A couple of years ago, I had a girlfriend. When she got interested in something, she got in head first, dicing like it was a matter of life or death. She’d dig deeper in to the area or subject then people who’d been doing it for years, in matter of days.
For one period, she got in to roller derby. It seemed to come from out of the blue. I’d been getting myseld around on inlines for a couple of years, and she din’t even have a pair to join me on. All of that aside, she was starting roller-derby in a local team. She bought all of the equipment straight away, even befor her first practice. Her mom and I both advised her to try the sport out a couple of times before going in to it economically. She wouldn’t listen. She bought new everything. New roller skates, new helmet, new protection. She spent thousands of kronas on one single order, getting not only the basic stuff, but the real deal. I’d never seen her so determined and happy.
She went to practice a handful of times. She was super happy about it the first two times she went. Then the fun was gone. It turned out roller derby was quite a tough sport. Of course, she knew that when she started, having watched hours of it on youtube. So she stopped. I think she made it to four practises in total.

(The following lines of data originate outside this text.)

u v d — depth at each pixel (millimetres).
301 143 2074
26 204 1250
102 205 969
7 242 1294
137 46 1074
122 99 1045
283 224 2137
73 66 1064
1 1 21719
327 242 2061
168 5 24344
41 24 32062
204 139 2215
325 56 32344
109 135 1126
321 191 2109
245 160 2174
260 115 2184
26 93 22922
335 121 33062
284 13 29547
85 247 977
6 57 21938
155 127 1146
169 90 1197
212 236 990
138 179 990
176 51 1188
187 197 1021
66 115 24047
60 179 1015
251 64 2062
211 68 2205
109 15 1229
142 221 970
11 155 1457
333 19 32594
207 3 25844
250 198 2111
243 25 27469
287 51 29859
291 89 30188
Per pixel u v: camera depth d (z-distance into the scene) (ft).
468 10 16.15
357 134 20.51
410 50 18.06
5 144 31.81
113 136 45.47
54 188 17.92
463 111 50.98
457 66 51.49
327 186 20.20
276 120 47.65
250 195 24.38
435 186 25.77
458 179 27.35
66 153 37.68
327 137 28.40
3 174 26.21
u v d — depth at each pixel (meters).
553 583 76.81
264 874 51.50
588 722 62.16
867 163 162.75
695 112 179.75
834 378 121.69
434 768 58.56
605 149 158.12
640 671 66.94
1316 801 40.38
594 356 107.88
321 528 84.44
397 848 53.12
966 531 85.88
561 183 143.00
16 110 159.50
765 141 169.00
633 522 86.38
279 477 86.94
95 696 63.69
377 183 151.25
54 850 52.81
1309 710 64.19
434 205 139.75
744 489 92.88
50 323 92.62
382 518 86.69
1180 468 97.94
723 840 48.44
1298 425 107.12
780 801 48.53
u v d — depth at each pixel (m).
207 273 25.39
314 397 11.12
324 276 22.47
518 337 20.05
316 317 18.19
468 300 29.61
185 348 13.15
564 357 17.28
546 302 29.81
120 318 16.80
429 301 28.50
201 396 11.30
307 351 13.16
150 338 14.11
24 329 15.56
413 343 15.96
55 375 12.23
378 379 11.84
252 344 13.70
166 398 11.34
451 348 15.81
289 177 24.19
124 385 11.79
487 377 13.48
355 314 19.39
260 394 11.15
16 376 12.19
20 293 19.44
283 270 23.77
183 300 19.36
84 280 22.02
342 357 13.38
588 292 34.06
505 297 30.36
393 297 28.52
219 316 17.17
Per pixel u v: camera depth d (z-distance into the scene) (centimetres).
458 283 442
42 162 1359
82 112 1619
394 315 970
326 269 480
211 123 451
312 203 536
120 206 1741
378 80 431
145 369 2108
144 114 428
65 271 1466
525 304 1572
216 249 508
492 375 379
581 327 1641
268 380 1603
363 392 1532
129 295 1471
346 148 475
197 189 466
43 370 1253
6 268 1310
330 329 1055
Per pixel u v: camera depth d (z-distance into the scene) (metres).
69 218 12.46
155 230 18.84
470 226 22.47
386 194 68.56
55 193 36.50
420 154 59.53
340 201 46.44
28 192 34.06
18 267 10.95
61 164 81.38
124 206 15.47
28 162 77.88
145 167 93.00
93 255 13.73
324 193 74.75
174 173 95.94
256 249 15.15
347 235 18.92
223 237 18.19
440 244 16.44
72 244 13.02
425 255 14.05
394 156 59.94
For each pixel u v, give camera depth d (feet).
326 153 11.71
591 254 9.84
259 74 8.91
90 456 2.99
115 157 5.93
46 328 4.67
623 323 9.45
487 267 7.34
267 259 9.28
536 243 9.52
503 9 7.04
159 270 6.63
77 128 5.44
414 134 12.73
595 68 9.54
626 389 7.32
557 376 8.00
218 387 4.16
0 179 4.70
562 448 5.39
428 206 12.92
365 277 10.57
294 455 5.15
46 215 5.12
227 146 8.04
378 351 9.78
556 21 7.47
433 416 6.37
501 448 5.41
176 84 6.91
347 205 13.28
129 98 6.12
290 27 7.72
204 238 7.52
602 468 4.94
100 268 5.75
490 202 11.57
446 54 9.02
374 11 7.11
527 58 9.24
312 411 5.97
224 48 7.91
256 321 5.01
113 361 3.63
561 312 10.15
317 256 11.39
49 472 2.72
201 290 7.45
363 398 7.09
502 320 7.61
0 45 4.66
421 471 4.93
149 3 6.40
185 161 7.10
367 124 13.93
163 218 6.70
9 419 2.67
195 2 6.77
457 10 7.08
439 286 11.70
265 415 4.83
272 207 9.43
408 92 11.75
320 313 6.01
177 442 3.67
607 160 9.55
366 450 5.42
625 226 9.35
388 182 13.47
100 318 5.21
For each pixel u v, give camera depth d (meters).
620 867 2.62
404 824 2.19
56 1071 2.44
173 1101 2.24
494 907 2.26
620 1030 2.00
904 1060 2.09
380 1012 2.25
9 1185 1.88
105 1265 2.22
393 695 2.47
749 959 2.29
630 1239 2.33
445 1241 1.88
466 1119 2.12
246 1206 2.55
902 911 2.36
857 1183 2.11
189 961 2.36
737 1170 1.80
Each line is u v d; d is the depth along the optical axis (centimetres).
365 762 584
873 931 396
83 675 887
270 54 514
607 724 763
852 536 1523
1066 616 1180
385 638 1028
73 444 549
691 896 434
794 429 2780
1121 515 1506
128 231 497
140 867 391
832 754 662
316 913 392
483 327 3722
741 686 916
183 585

What I didn’t understand at the time is that she never really was interested in roller derby. She wasn’t even interested in roller skating. She was interested in being the type of person who does roller derby. The identity and the tribe of the sport.
What broke her wasn’t the tribe — they liked her. What really got to her was executing on the activity that the tribe came together for. The identity came at a price — doing roller derby. She wasn’t prepared to pay it.
That happens everywhere, all the time. But not always do people have the courage to drop out. They keep to the tribe regardless at times.
There are two possible outcomes when that happens. Either the individual adapts to the group, or the group to the individual. Had my ex stayed, she’d either have had to become interested in roller derby, or get the group interested in some other activity. Either you change or the culture does. It’s usually the former.